Over the years, his request has been supported by the Instituto Nacional de Antropología e Historia (INAH, National Institute of Anthropology and History), by Thomas Klestil and Heinz Fischer when they were president of Austria. He was also supported by Austrian legislators. The members of the Social Democratic Party of Austria, led by Peter Schieder (chairman of the parliamentary committee of Foreign Policy), presented a proposal to return the headdress in 2005. In this initiative, they said that it would be a token of gratitude for the Mexican people, because Mexico was the first country to show their support to Austria in 1938, protesting against its annexation to Nazi Germany. In 2009, legislators of the Communist Party of Austria presented a new initiative with a similar proposal. In Mexico, the movement has been supported by the deputy Jorge Triana, National Action Party member, and Rafael Elias Sanchez of the Party of the Democratic Revolution.

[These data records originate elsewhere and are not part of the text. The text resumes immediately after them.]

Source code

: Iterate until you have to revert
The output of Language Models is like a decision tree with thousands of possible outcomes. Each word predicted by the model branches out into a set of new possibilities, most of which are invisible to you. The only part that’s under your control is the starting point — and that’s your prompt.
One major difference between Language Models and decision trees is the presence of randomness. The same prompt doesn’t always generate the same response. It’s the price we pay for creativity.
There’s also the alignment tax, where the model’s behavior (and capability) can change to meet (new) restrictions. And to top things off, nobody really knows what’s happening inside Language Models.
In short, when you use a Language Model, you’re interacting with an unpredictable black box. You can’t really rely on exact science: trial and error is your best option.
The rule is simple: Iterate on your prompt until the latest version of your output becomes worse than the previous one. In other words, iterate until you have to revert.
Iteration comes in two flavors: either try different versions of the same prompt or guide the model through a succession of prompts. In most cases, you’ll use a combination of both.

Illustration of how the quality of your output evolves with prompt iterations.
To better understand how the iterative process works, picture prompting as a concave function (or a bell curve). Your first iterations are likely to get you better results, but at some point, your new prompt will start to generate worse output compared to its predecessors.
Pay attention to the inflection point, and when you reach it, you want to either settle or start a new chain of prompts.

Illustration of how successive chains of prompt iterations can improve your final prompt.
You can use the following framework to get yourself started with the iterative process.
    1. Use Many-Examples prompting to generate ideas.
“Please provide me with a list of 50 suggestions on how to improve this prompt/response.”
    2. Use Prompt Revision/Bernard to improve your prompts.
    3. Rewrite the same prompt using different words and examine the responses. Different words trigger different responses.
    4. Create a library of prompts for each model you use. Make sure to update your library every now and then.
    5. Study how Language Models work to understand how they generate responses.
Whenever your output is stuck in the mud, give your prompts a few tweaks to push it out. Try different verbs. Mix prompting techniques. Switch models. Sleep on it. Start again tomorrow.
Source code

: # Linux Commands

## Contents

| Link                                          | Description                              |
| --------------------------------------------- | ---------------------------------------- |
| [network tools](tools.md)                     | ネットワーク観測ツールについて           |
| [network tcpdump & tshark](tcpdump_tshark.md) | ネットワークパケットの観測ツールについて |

Xokonoschtletl is the official spokesman of the Consejo Mundial de Pueblos Indígenas (World Council of Indigenous Peoples), and participates in civic activism, promoting the protection of cultural heritage and the support of ethnic minorities and disadvantaged people. His Pre-Hispanic traditional dance music group, called Ometoetl has presented several shows in Germany, as "La danza del venado" (Deer Dance). He is a lecturer and writer as well. Among his works, written in Spanish, are: Lo que nos susurra el viento: la sabiduría de los aztecas (1998), Sentémonos al fuego: cuentos y relatos de la tradición azteca (1998) and Juicio a España Testigos Aztecas (2007).

==Works==
Among his published works are:

===Works in German===
- Bist Du Mexikaner? (1987) ISBN 3-926876-00-X.
- Unser einziger Gott ist die Erde : Weg, Weisheit und Geschichte der Azteken (1996) ISBN 3-591-08268-6.
- Medizin der Mutter Erde : die alten Heilweisen der Indianer (1996) ISBN 3-576-10547-6.
- Was der Wind uns singt : indianische Weisheiten (1996) ISBN 3-576-10691-X.
- Setzt euch zu uns ans Feuer : indianische Märchen für Erwachsene (1997) ISBN 3-576-11042-9.
- Xokonoschtletl : Wir sind ein Teil der Natur : Indianische Lebensphilosophie (edición en video) ISBN 3-89672-443-6.

===Works in Spanish===
- Lo que nos susurra el viento: la sabiduría de los aztecas (1998) ISBN 9789681103019.
- Sentémonos al fuego: cuentos y relatos de la tradición azteca (1998) ISBN 9788401011573.
- Juicio a España Testigos Aztecas (2007) ISBN 9789709758672.

===CDs===
- Die Sonne des Jaguar. John Silver Production, Berlín 2001. "Una colección de mitos indígenas, leyendas e historias de México".
- Der Tanz der Rehe. Video/CD, Orpheus-Musiktheater Ostfildern.